* **Passage for review**
━━━━━━━━━━━━━━━━━━━━━━━━━━━━━━

Review of a Philips DVDR 3460 DVD recorder

(Picture of the recorder and the remote control.)

I bought a new recorder, to replace a dying and annoying Liteon LVW-5005 DVD recorder.  I picked this one as it's cheap (most clients strive to pay the least amount possible when contracting me out for work, so that means we don't buy expensive gear to do their work), and I'd had a brief play with the same model previously (finding one or two things in its favour).

The quick summary is that it's simple, quite slow at responding to the remote control (incredibly slow for some actions, particularly horizontal cursor navigation, and changing video inputs and channels), but produces recordings that are quite compatible with the fussiest players that I've tested against (something that the aforementioned Liteon recorder was not), with reasonable sound and picture quality.  The compatibility being the major drawcard, as I've found several different recorders produce discs that will not play on many players, at all.  This is the first recorder, that I've come across, where its recordings have played on everything that I've tried it on.

Like many such appliances, these days, the manual is devoid of any real technical information—such as audio input and output signal levels—making it a bit hit and miss as to how well it's going to work when you connect it to other equipment.  With equipment like this, you can probably get away with presuming that the video connections use the standard signal levels (though that mightn't be the case with component video signals—there's several variations in signal levels by different manufacturers), but audio signals have no consistent standards in domestic audio–visual equipment.  This can mean audio signals blasting input stages into distortion, or feeble signal levels (with lots of noise, on top) between equipment.  And with no metering, no level adjustments possible, and no details in the manuals, you can only guess at what the signal levels should be.

━━━━━━━━━━━━━━━━━━━━━━━━━━━━━━

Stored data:
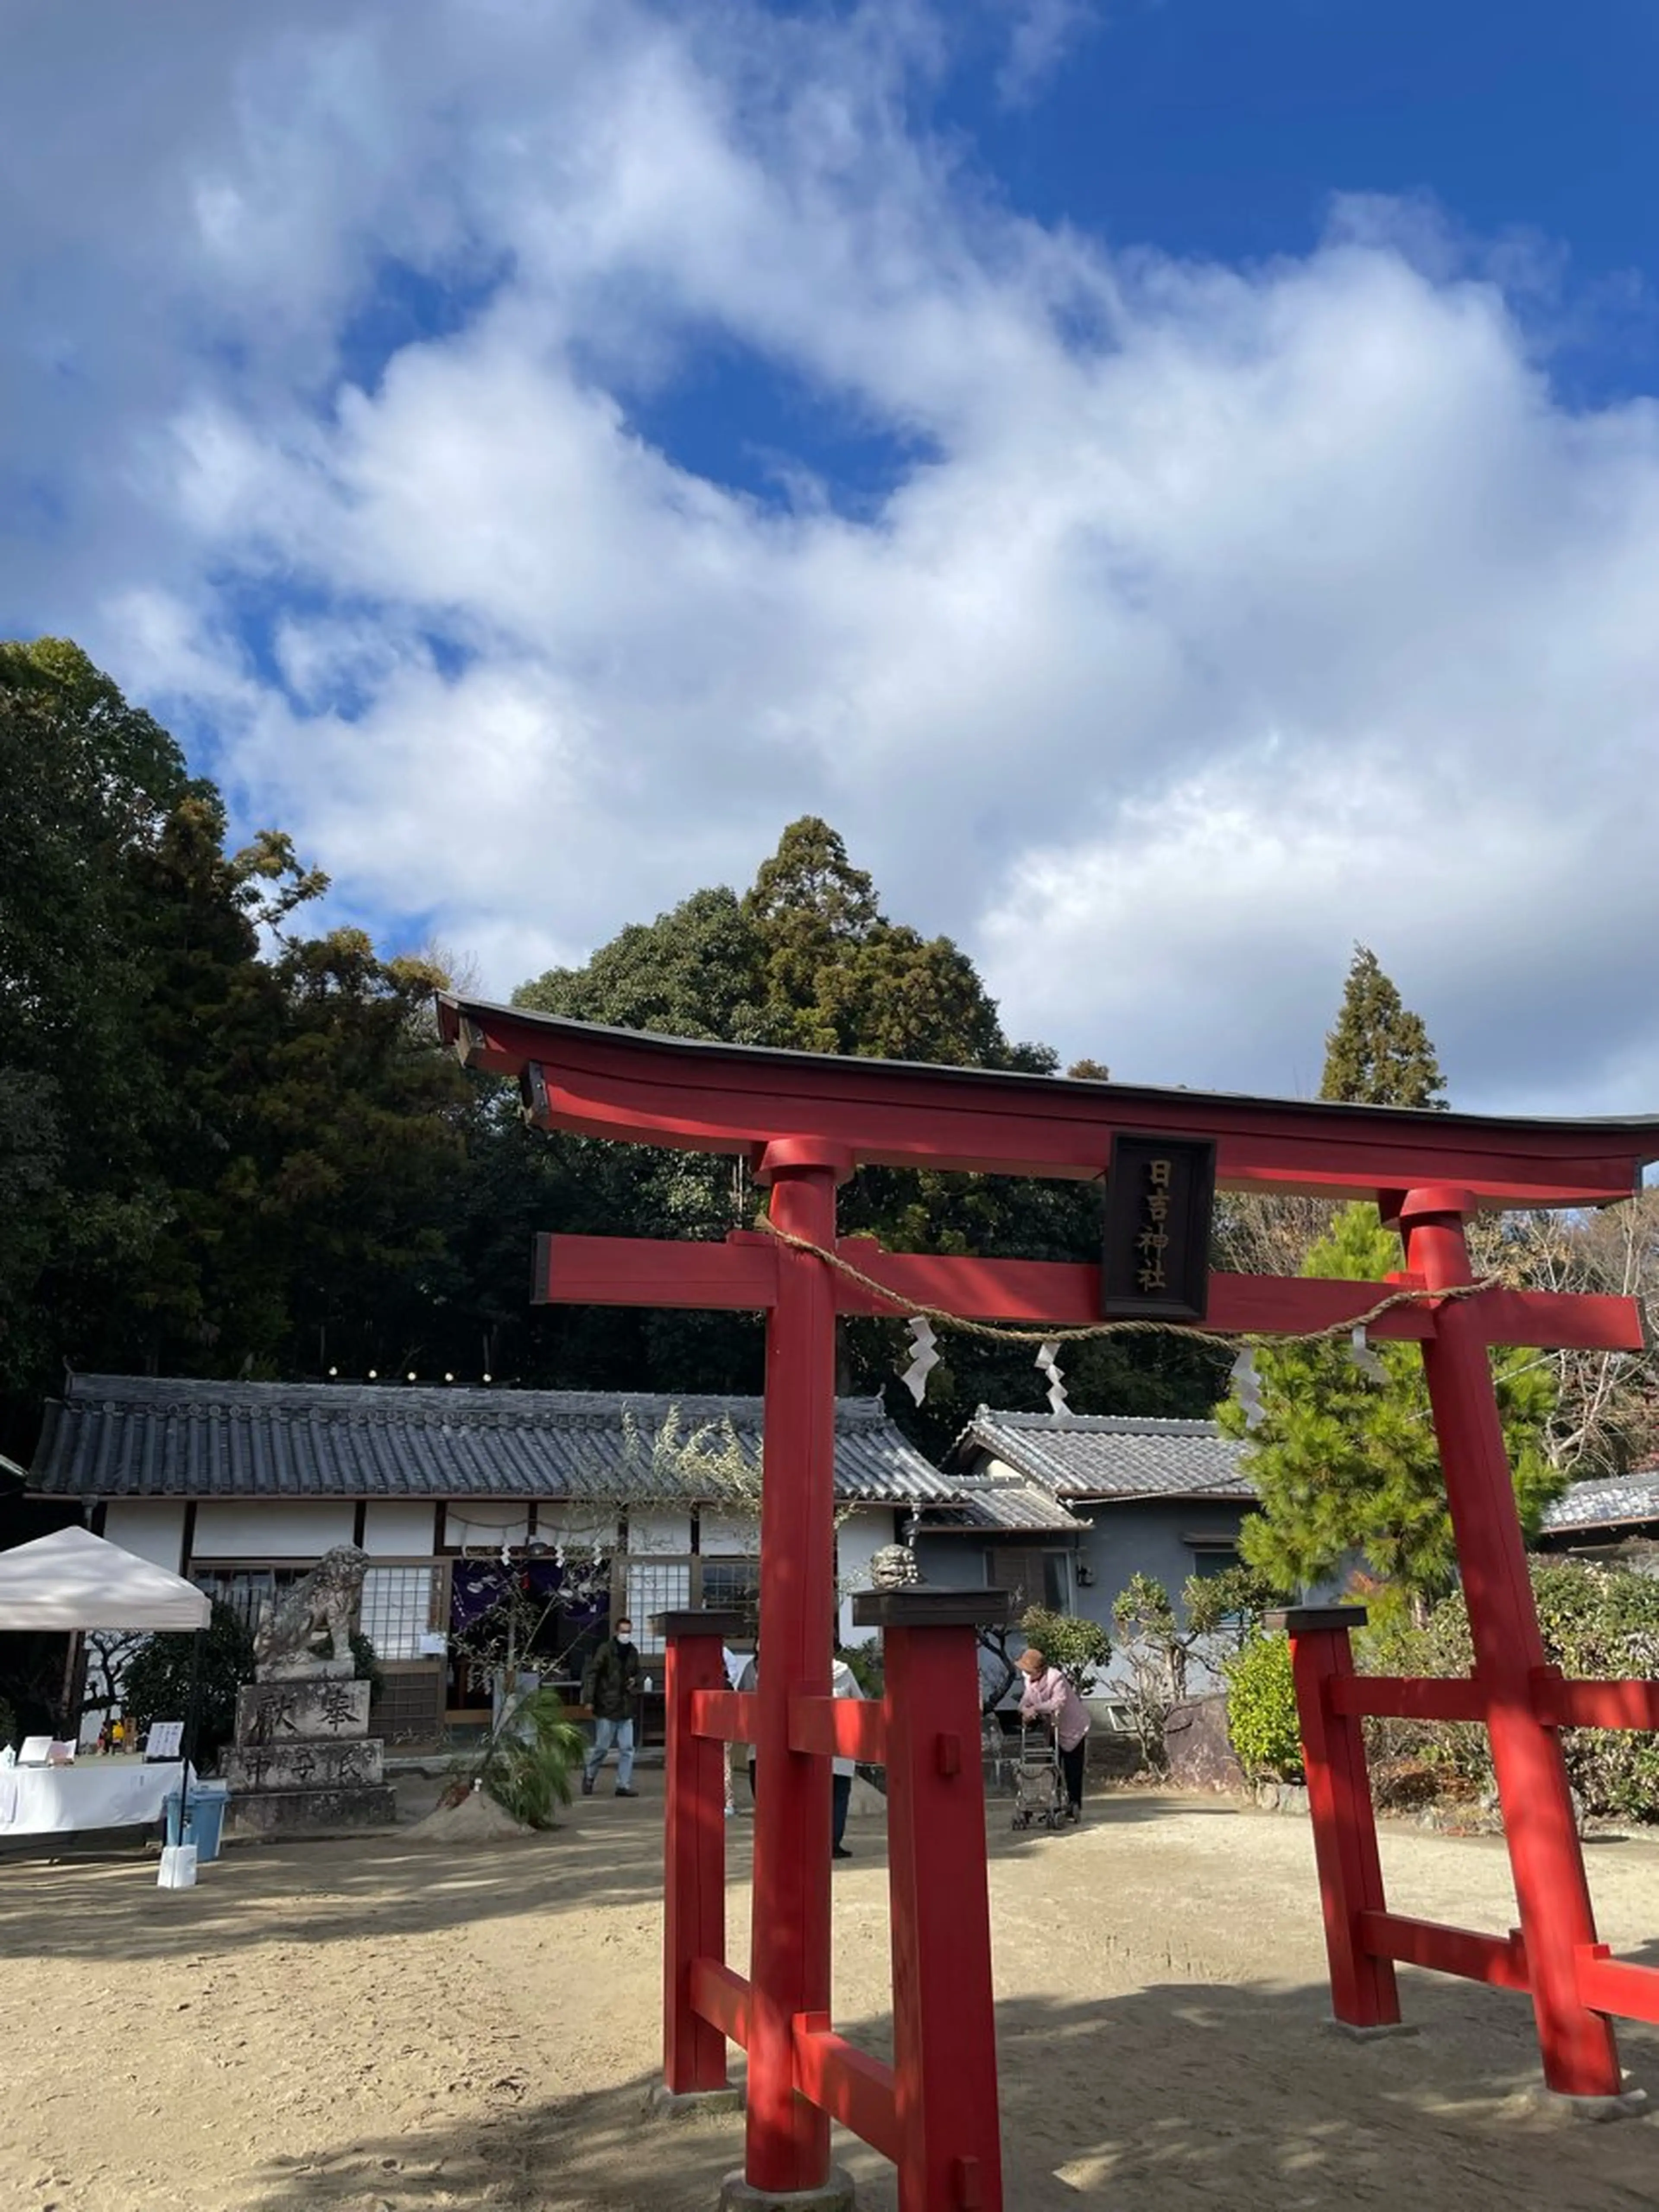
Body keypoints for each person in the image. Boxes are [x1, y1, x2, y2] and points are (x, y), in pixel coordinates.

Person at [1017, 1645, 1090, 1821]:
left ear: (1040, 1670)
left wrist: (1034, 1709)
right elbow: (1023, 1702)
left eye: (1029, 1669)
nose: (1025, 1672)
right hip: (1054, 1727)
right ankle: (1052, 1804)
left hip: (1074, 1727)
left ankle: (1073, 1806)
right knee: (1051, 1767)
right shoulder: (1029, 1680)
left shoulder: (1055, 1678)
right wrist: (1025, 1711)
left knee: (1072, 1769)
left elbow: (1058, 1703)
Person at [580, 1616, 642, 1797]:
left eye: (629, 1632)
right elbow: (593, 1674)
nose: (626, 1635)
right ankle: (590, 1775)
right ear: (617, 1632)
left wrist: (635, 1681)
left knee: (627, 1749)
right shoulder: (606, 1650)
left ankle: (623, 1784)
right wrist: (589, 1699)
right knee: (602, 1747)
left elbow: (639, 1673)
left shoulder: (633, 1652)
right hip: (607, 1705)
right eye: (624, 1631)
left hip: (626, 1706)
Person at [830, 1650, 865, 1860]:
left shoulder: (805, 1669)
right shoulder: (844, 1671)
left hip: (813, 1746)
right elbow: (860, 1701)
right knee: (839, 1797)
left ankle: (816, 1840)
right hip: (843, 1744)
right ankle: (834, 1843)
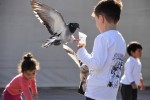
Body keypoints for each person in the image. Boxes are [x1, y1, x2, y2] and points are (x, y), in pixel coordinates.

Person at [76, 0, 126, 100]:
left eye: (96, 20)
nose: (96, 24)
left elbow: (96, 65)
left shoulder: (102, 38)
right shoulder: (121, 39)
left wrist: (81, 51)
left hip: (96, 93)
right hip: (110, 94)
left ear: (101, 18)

━━━━━━━━━━━━━━━━━━━━━━━━━━━━━━

* **Using the information**
1. Answer these questions about the DVD recorder review:
(a) Which recorder was the new one bought to replace?
(b) For which actions is the recorder described as incredibly slow at responding to the remote control?
(c) What example of missing technical information does the review give for the manual?
2. Carry the DVD recorder review on from its last sentence, in the same first-person voice.

* **Task-by-task results**
1.
(a) A Liteon LVW-5005 DVD recorder.
(b) Horizontal cursor navigation, and changing video inputs and channels.
(c) Audio input and output signal levels.

2.
It suffers the multiple-functions-per-key feature that I find extremely annoying in many other badly designed devices.  For instance, you have a combined fast-search/chapter-skip button.  You tap it to skip, or hold it down to do fast-searching.  That's annoying enough, in itself, but it's made worse by having to hold the button down for several seconds before it goes into fast-search, likewise for increasing the speed or changing directions (you're going to be holding buttons down for at least fifteen to twenty seconds, just to arrange to fast-forward through adverts).  Even more annoying, on the remote it's a one-piece rubber button for forward and reverse, with it being difficult to press the right part of the button to get the direction that you want, and I frequently find that I can only get the player to skip forward a chapter rather than fast-forward, resulting in a lot of repeated fiddling around to try and get back to where I was then try and fast-forward again.  I have to dig my fingernail into the button, and push it below the level of the plastic surrounding the button.  It'd be impossible to push some of the buttons without fingernails.  This is inexcusably bad design.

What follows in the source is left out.